* _Recorded information_
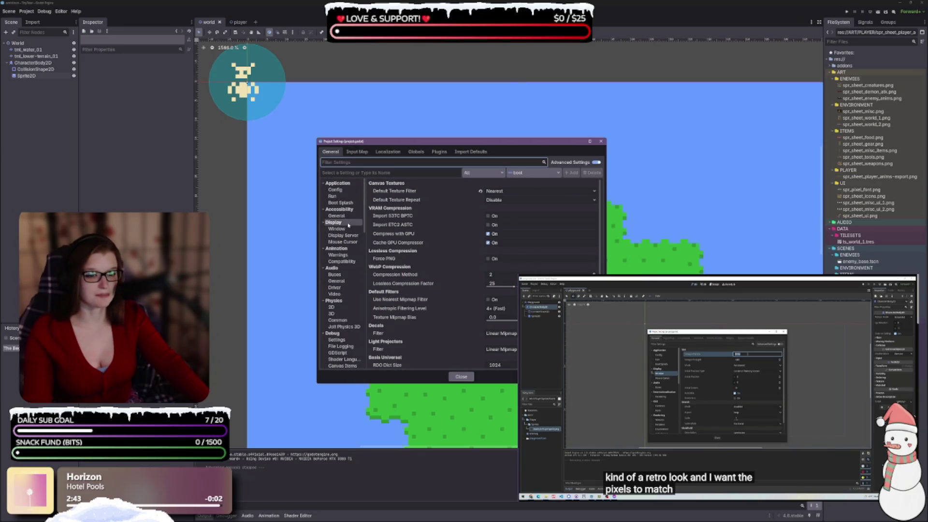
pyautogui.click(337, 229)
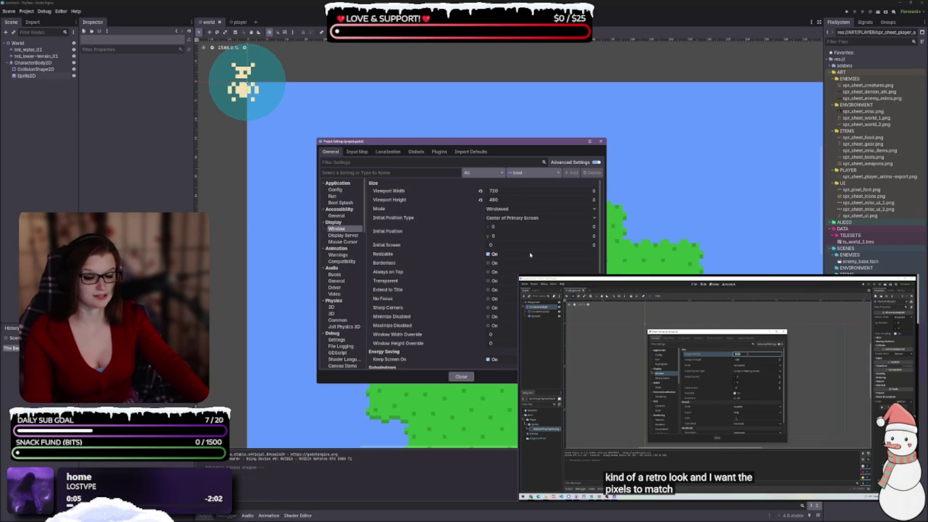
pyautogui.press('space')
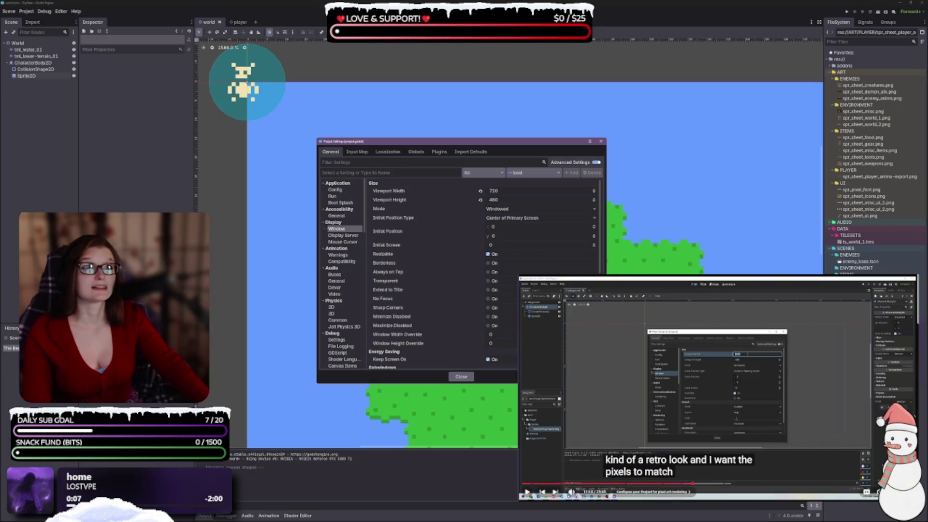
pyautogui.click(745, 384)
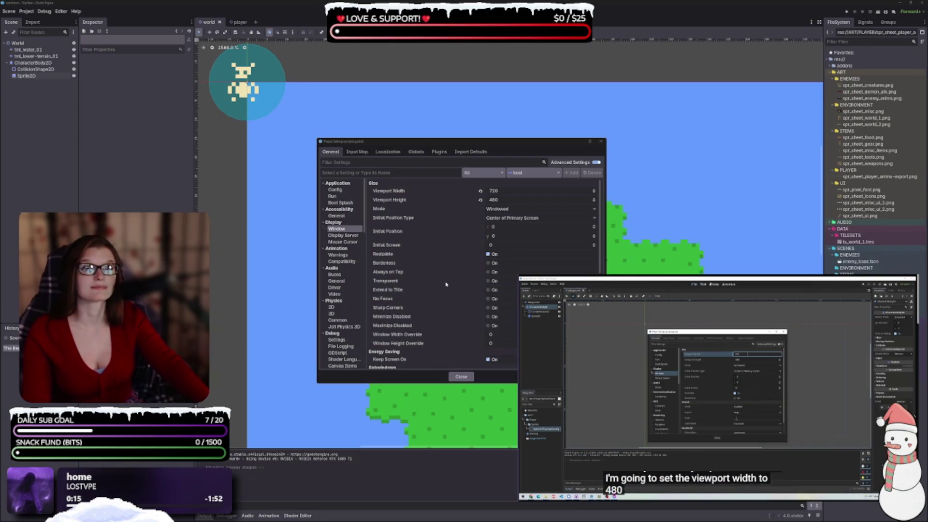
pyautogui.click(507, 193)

* _Activity_
Restate the listing above word for word and skip each picture.

* _Task solution_
pyautogui.click(337, 229)
pyautogui.press('space')
pyautogui.click(745, 384)
pyautogui.click(507, 193)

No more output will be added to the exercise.